Design of the Heroku Status Site - aaronbrethorst
http://blog.heroku.com/archives/2012/8/6/design_of_the_status_site/
======
chrisacky
I've actually previously bookmarked their site status as being an example of a
good transparent "status" page.

Here are a few others that I like. (Incidentally, AWS page isn't on the list.
I'm a massive advocate of AWS, but they flat out lie for most of their
incidents. <http://status.aws.amazon.com/> )

\------------- _Good Examples_ \---------------

CloudFlare - <https://www.cloudflare.com/system-status>

Desk/Assistly - <http://www.desk.com/trust>

ZenDesk - <http://www.zendesk.com/support/system-status>

37Signals - <http://status.37signals.com/>

Heroku - <https://status.heroku.com/> (In case you skipped the article)

-

If you want a public status page, a company called Nimsoft, (I have no
affiliation with them), provide status pages as a service.

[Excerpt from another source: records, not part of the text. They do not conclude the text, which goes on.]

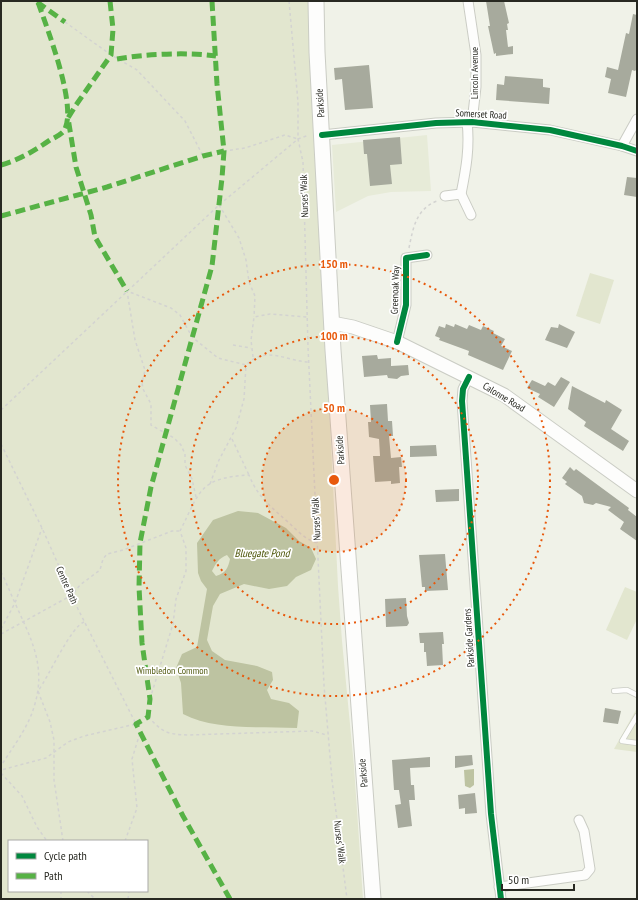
<svg xmlns="http://www.w3.org/2000/svg" width="638" height="900" font-family="'PT Sans Narrow',sans-serif">
<style>
.built{fill:#e7ebd8}
.green{fill:#e2e6cf;fill-rule:evenodd}
.water{fill:#bdc3a1;fill-rule:evenodd}
.building{fill:#a7aa9d}
.lines{fill:none;stroke-linecap:round;stroke-linejoin:round}
.lane-casing{stroke:#caccc4;stroke-width:6}
.street-casing{stroke:#caccc4;stroke-width:11}
.secondary-casing{stroke:#caccc4;stroke-width:15}
.primary-casing{stroke:#caccc4;stroke-width:17}
.path{stroke:#d3d3d1;stroke-width:1.5;stroke-dasharray:3 3;stroke-linecap:butt}
.lane{stroke:#fdfdfc;stroke-width:4.5}
.street{stroke:#fdfdfc;stroke-width:9}
.secondary{stroke:#fdfdfc;stroke-width:13}
.primary{stroke:#fdfdfc;stroke-width:15}
.quiet{stroke:#56b245;stroke-width:5;stroke-dasharray:10 5;stroke-linecap:butt}
.cycleway-casing{stroke:#fff;stroke-width:8}
.cycleway{stroke:#00873e;stroke-width:6}
.ring{fill:none;stroke:#e8590c;stroke-width:2;stroke-dasharray:2 4}
.labels{text-anchor:middle;dominant-baseline:central;stroke-width:3.5;stroke-linejoin:round;paint-order:stroke}
.street-label{font-size:10px;fill:#282922;stroke:#fff}
.park-label{font-size:10px;fill:#545d15;stroke:#fff}
.water-label{font-size:11px;font-style:italic;fill:#485102;stroke:#fff}
.centre{fill:#e8590c;stroke:#fff;stroke-width:2}
.ring-label{font-size:12px;text-anchor:middle;font-weight:bold;fill:#e8590c;stroke:#fff;stroke-width:3.5;stroke-linejoin:round;paint-order:stroke}
</style>
<rect width="100%" height="100%" fill="#f0f2e8"/>
<polygon class="built" points="427,135 431,191 391,192 368,196 336,212 332,145"/>
<g class="green">
<path d="M 1,1 L 309,1 L 338,586 L 342,641 L 354,766 L 363,899 L 1,899 ZM 9,841 L 147,841 L 147,891 L 9,891 Z"/>
<polygon points="590,273 614,280 600,324 576,316"/>
<polygon points="625,587 637,592 637,619 627,640 606,630"/>
<polygon points="637,708 637,752 614,749"/>
</g>
<g class="water">
<path d="M 238,511 L 258,513 L 286,528 L 299,541 L 311,548 L 316,559 L 311,570 L 296,577 L 287,586 L 269,589 L 244,584 L 220,594 L 213,606 L 207,640 L 212,651 L 225,660 L 257,666 L 272,672 L 273,680 L 267,690 L 271,699 L 289,703 L 299,711 L 297,728 C 260,726 216,731 183,714 L 181,683 L 176,668 L 182,654 L 197,647 L 207,589 L 201,581 L 198,573 L 197,543 L 213,520 ZM 227,555 L 230,559 C 228,568 226,573 216,576 L 212,571 C 216,563 219,558 227,555 Z"/>
<polygon points="474,769 474,785 470,788 465,786 464,770"/>
</g>
<g class="building">
<polygon points="486,1 504,1 509,23 507,24 508,30 506,30 508,47 513,46 513,54 496,56 496,53 494,54 488,26 490,26"/>
<polygon points="633,14 637,15 637,69 635,71 632,70 626,97 608,93 611,79 605,77 607,67 618,70 626,33 629,34"/>
<polygon points="369,65 373,108 345,110 342,79 335,80 334,68"/>
<polygon points="505,76 543,79 543,87 550,88 549,104 496,100 497,84 504,85"/>
<polygon points="400,137 402,164 390,165 392,184 370,186 367,154 364,154 363,140"/>
<polygon points="627,177 637,178 637,197 624,195"/>
<polygon points="446,324 454,327 455,324 467,329 469,325 481,330 483,326 494,331 493,333 505,339 501,346 512,351 503,370 468,355 469,351 439,340 440,338 435,336 439,326 445,328"/>
<polygon points="559,324 575,332 567,348 545,340 551,327 558,328"/>
<polygon points="377,355 378,359 391,358 391,366 408,365 409,375 401,376 397,379 388,378 387,375 364,377 362,356"/>
<polygon points="561,377 570,382 554,407 538,397 540,394 527,388 532,380 545,386 548,382 555,386"/>
<polygon points="572,386 605,403 606,400 622,410 611,429 629,441 623,451 584,426 586,422 568,409"/>
<polygon points="387,404 388,421 392,421 393,436 389,436 391,458 401,457 402,467 399,467 400,483 391,484 391,481 375,482 373,456 380,456 379,439 369,437 368,422 371,422 370,405"/>
<polygon points="436,445 437,456 410,457 410,446"/>
<polygon points="570,467 574,471 576,469 629,508 628,510 637,517 637,541 620,529 624,522 608,510 611,507 596,503 593,505 584,503 582,496 565,484 567,482 562,478"/>
<polygon points="459,489 459,501 436,502 435,490"/>
<polygon points="445,554 448,590 425,591 425,587 422,587 419,555"/>
<polygon points="406,598 407,616 409,623 407,626 386,627 385,599"/>
<polygon points="443,632 444,644 442,644 443,665 427,666 426,652 424,652 424,643 420,643 419,633"/>
<polygon points="605,708 621,711 618,724 603,722"/>
<polygon points="472,755 473,765 455,768 455,756"/>
<polygon points="430,757 430,767 410,768 411,785 414,785 415,800 409,800 412,826 398,828 395,805 401,804 399,790 394,790 392,760"/>
<polygon points="475,793 477,813 465,814 465,808 459,809 458,795"/>
</g>
<g class="lines">
<g class="lane-casing">
<g id="lane">
<polyline points="614,691 627,690 637,695"/>
<polyline points="637,716 622,741 637,743"/>
</g>
</g>
<g class="street-casing">
<g id="street">
<polyline points="468,1 476,55 476,87 472,122"/>
<polyline points="322,135 436,123 472,122 550,130 622,146 637,151"/>
<polyline points="622,146 637,119"/>
<polyline points="461,194 471,215"/>
<path d="M 445,196 L 461,194 C 466,169 470,147 467,122"/>
<polyline points="397,342 406,305 406,258 427,255"/>
<polyline points="469,377 463,389 462,401 491,814 501,899"/>
<polyline points="499,887 585,875 590,869 584,831 579,820"/>
</g>
</g>
<g class="secondary-casing">
<polyline id="secondary" points="332,323 353,327 397,342 504,395 637,491"/>
</g>
<g class="primary-casing">
<polyline id="primary" points="316,1 317,52 333,350 373,899"/>
</g>
<g class="path">
<polyline points="289,1 298,102 298,139 303,162 308,347 324,685 332,780 347,899"/>
<polyline points="65,22 111,55 137,70 185,121 203,156"/>
<polyline points="224,151 245,148 285,135 298,139"/>
<polyline points="219,205 239,238 246,260 249,282 255,296 254,317"/>
<path d="M 409,248 C 413,228 416,209 437,201"/>
<polyline points="233,345 251,348"/>
<polyline points="253,357 251,340 254,317 270,314 307,317"/>
<polyline points="1,410 219,205 298,139 309,135"/>
<polyline points="232,439 249,475"/>
<polyline points="1,444 42,528 78,609 136,724 84,736 68,742 46,758 1,770"/>
<polyline points="210,484 219,460 236,428 244,399 246,365"/>
<path d="M 196,497 L 192,479 L 185,465 L 185,454 L 181,445 L 174,438 L 151,425 L 151,404 L 143,389 L 142,383 L 145,370 L 135,340 L 127,291 L 171,308 L 180,315 L 192,337 L 218,358 L 246,365 C 266,345 285,361 309,362"/>
<path d="M 1,572 C 6,582 10,592 15,603 C 31,639 47,666 34,707 C 28,728 12,748 1,766"/>
<polyline points="1,629 15,603 42,528"/>
<polyline points="1,634 72,595 80,585 100,570 103,559 107,554 123,550 172,531 179,531"/>
<path d="M 150,699 L 173,624 L 176,599 L 186,571 L 186,548 L 180,531 C 200,492 198,478 249,475 C 257,496 271,507 288,522 C 297,530 305,540 318,543"/>
<path d="M 148,717 C 164,733 166,734 188,735 L 312,731 L 327,735"/>
<polyline points="1,773 22,796 37,827 47,841"/>
<path d="M 63,841 L 54,780 L 54,740 L 50,722 L 38,691 C 49,676 70,628 84,622"/>
<polyline points="125,841 137,808 132,759 140,733"/>
<polyline points="61,891 61,899"/>
<polyline points="87,891 95,899"/>
<polyline points="128,899 129,891"/>
</g>
<use href="#lane" class="lane"/>
<use href="#street" class="street"/>
<use href="#secondary" class="secondary"/>
<use href="#primary" class="primary"/>
<g class="quiet">
<polyline points="110,1 113,29 111,55 76,105 68,118 76,167 91,215 95,237 127,291"/>
<polyline points="212,1 217,84 224,151 222,178 212,266 151,487 140,543 139,587 142,643 150,699 148,717 136,724 183,816 230,899"/>
<polyline points="37,2 65,22"/>
<path d="M 117,59 C 144,54 189,52 216,56"/>
<path d="M 1,165 C 19,160 34,151 50,140 C 54,138 60,135 63,132 C 80,111 46,26 38,2"/>
<polyline points="1,216 107,187 203,156 224,151"/>
</g>
<g class="cycleway-casing">
<g id="cycleway">
<polyline points="322,135 436,123 472,122 550,130 622,146 637,151"/>
<polyline points="397,342 406,305 406,258 427,255"/>
<polyline points="469,377 463,389 462,401 491,814 501,899"/>
</g>
</g>
<use href="#cycleway" class="cycleway"/>
</g>
<circle cx="334" cy="480" r="72" fill="#e8590c" fill-opacity=".12"/>
<g class="ring">
<circle cx="334" cy="480" r="72"/>
<circle cx="334" cy="480" r="144"/>
<circle cx="334" cy="480" r="216"/>
</g>
<g class="labels">
<g class="street-label">
<text transform="translate(474 73) rotate(-90)">Lincoln Avenue</text>
<text transform="translate(320 103) rotate(-94)">Parkside</text>
<text transform="translate(481 114) rotate(3)">Somerset Road</text>
<text transform="translate(304 196) rotate(-92)">Nurses' Walk</text>
<text transform="translate(395 290) rotate(-88)">Greenoak Way</text>
<text transform="translate(504 397) rotate(31)">Calonne Road</text>
<text transform="translate(340 450) rotate(-94)">Parkside</text>
<text transform="translate(316 519) rotate(-93)">Nurses' Walk</text>
<text transform="translate(67 585) rotate(66)">Centre Path</text>
<text transform="translate(469 638) rotate(-94)">Parkside Gardens</text>
<text transform="translate(363 773) rotate(-95)">Parkside</text>
<text transform="translate(340 842) rotate(83)">Nurses' Walk</text>
</g>
<g class="park-label">
<text x="172" y="670">Wimbledon Common</text>
</g>
<g class="water-label">
<text x="262" y="553">Bluegate Pond</text>
</g>
</g>
<circle cx="334" cy="480" r="6" class="centre"/>
<g class="ring-label">
<text x="334" y="268">150 m</text>
<text x="334" y="340">100 m</text>
<text x="334" y="412">50 m</text>
</g>
<rect width="638" height="900" fill="none" stroke="#282922" stroke-width="4"/>
<rect x="8" y="840" width="140" height="52" fill="#ffffff" stroke="#a9a9a7"/>
<rect x="16" y="853" width="20" height="6" fill="#00873e" stroke="#a9a9a7"/>
<text x="44" y="860" font-size="12" fill="#282922">Cycle path</text>
<rect x="16" y="873" width="20" height="6" fill="#56b245" stroke="#a9a9a7"/>
<text x="44" y="880" font-size="12" fill="#282922">Path</text>
<path d="M502 884v6h72v-6" fill="none" stroke="#282922" stroke-width="2"/>
<text x="508" y="884" font-size="12" fill="#282922" stroke="#ffffff" stroke-width="3" paint-order="stroke">50 m</text>
</svg>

They produce pages like this one : <http://status.automattic.com/>

\-------------------------------------------------

Also, if anyone is interested in how Heroku did the cool connect lines between
events on the timeline, and then the actual description, there is a working
proof of concept here.

<http://jsfiddle.net/Xe3uL/33/>

------
captn3m0
For someone interested in the backend, twilio opensourced their status page.
It runs using Google App Engine, so it can be comfortably running away from
your own architecture.

Demo: <http://status.twilio.com/>

Project Site: <http://www.stashboard.org/>

Source: <http://www.github.com/twilio/stashboard>

\----

The already mentioned nimsoft seems to be a highly used service. It is
currently used by twitter, google, wikipedia, mozilla, amazon, apple mobileme.

------
bradsmithinc
This is a beautiful page, however I wish they would have spent the time,
energy and money improving their reliability. I would be happier with a plain
text status page, and a service that can survice a partial amazon outage.